Background

Before regional distinctions formed, barbecue abided by a simpler set of instructions—it was merely smoked meat (any type that was available) cooked outside, intended for large groups of people.“Barbecue as we know it today is a combination of Western European meets Native American techniques,” says Robert Moss, the author of Barbecue: The History of an American Institution, the first full-length history on the subject.

Barbecue as we know it today is a combination of Western European meets Native American techniques. — Robert Moss, the author of Barbecue: The History of an American Institution

Despite its deep association with the South, the practice initially took hold along the Atlantic Coast in North America. “Around the turn of the 18th century, Spanish and British colonists were cooking meat barbecue-style along the coast,” Moss says. “Some of the earliest mentions of barbecue came from New England.” From there, it spread to Virginia, where it evolved to become one of the primary forms of social entertainment. It continued southwards, down to the Appalachians and Carolinas; to Georgia and Alabama, Tennessee, Kentucky; and eventually, by the 1840s, to Mississippi and Texas.

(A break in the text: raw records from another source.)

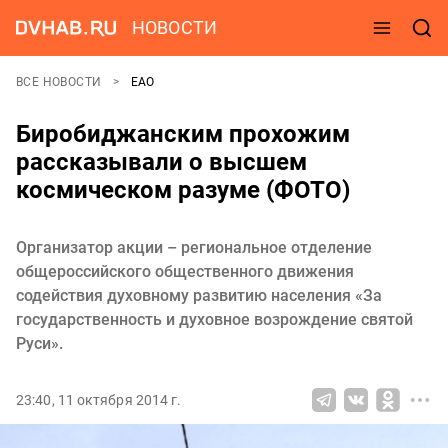
НОВОСТИ
ВСЕ НОВОСТИ
ЕАО
Биробиджанским прохожим
рассказывали о высшем
космическом разуме (ФОТО)
Организатор акции – региональное отделение
общероссийского общественного движения
содействия духовному развитию населения «За
государственность и духовное возрождение святой
Руси».
23:40, 11 октября 2014 г.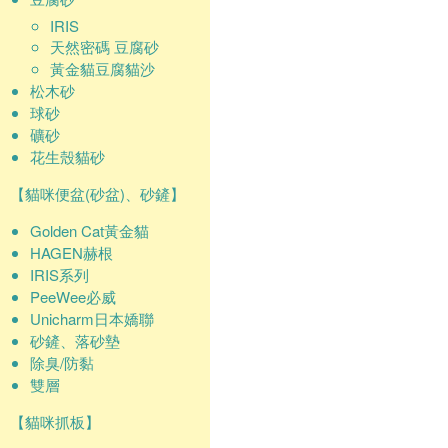
IRIS
天然密碼 豆腐砂
黃金貓豆腐貓沙
松木砂
球砂
礦砂
花生殼貓砂
【貓咪便盆(砂盆)、砂鏟】
Golden Cat黃金貓
HAGEN赫根
IRIS系列
PeeWee必威
Unicharm日本嬌聯
砂鏟、落砂墊
除臭/防黏
雙層
【貓咪抓板】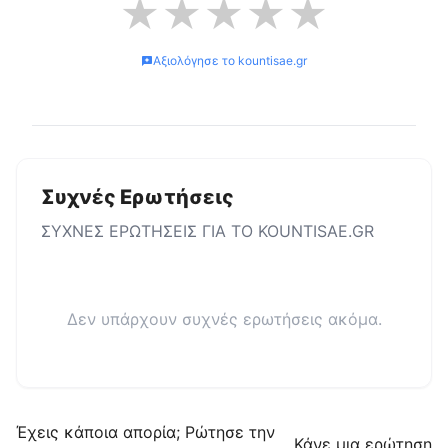
★
★
★
★
★
Αξιολόγησε το
kountisae.gr
Συχνές Ερωτήσεις
ΣΥΧΝΕΣ ΕΡΩΤΗΣΕΙΣ ΓΙΑ ΤΟ
KOUNTISAE.GR
Δεν υπάρχουν συχνές ερωτήσεις ακόμα.
Έχεις κάποια απορία; Ρώτησε την
Κάνε μια ερώτηση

“Barbecue just got bigger and bigger in the 19th century and was more formalized as a social ritual,” Moss says. “It was standard during elections and became a way for the community to celebrate the Fourth of July in the South. Hundreds to thousands of people would come to roast cows, pigs, and sheep.

Election candidates and public officials were quick to utilize the barbecue to their advantage. “It was the best way to get a bunch of people together to hear your message,” Moss notes. “Barbecues would become partisan debate affairs and also a form of civic celebration.

Political opponents weren't the only thing being roasted.

A 19th-century roast relied on whatever was available. “There was no refrigeration at all, and it was whatever livestock they had on stand that they could spare.” (Think sheep, lambs, goats, venison, and turkey.) “It would be butchered on-site, dressed, and then put on the pits. The animals would be laid on wood poles or iron bars. There was a basting sauce that was some combination of butter, vinegar, salt, and red pepper.”

“Toward the end of the 19th century, some of the barbecue men became famous. They would start cooking barbecue and bringing it into town for the weekend.” Thus began the tradition of roadside barbecue stands, which eventually paved the way for restaurants.

There was no refrigeration at all, and it was whatever livestock they had on stand that they could spare.

“It evolved over time,” Moss says. “The earliest restaurants were cooking meat in a trench dug into the ground. Around the 1920s and 1930s, restaurants started building permanent brick pits.” This evolution helped fuel the rivalries between regional styles.

“Each region got its own style of restaurant because if you’re cooking on a weekly or daily basis, you have to settle on a specific cut,” Moss says. Barbecue joints ended up focusing on the one or two meats that were most common in their area, as well as sides like watermelon and bread that wouldn’t spoil.

Slowly, various restaurants started to develop their own signature flourishes, including distinct sauces. North Carolina touted slaw and hush puppies. Texans vouched for brisket with onions and pickles.

Barbecue was on the rise.

“The barbecue restaurant dominated the American restaurant market form the ’30s to the ’50s. It spread all along the Florida roadsides to California. By the late 19th century to the 20th century, it had gone everywhere except for the Northeast,” Moss said.

But a new dining trend would soon come along to crush barbecue’s reign. That nemesis? Fast food.

“In the ’50s, Burger King and McDonald’s came on the scene. McDonald’s actually began as a barbecue joint; that was their specialty. But because it was a tight margin and a really competitive scene, they shut down their restaurant for a couple of months and replaced it with burgers, fries, and shakes. They cut their prices and made up for it in volume,” Moss says.

McDonald’s actually began as a barbecue joint; that was their specialty. But because it was a tight margin and a really competitive scene, they shut down their restaurant for a couple of months and replaced it with burgers, fries, and shakes.

By the ’60s and ’70s, it was getting harder for pitmasters to make a living. The main issue was that, unlike the increasingly popular fast-food joints, barbecue took an extremely long time to make. The food simply could not compete.

It wasn’t until the 1980s that people started to rediscover barbecue. A variety of factors played a role in this revival, including the competition barbecue circuit and the Food Network. These days, a lot of classically trained chefs are interested in cooking with wood again.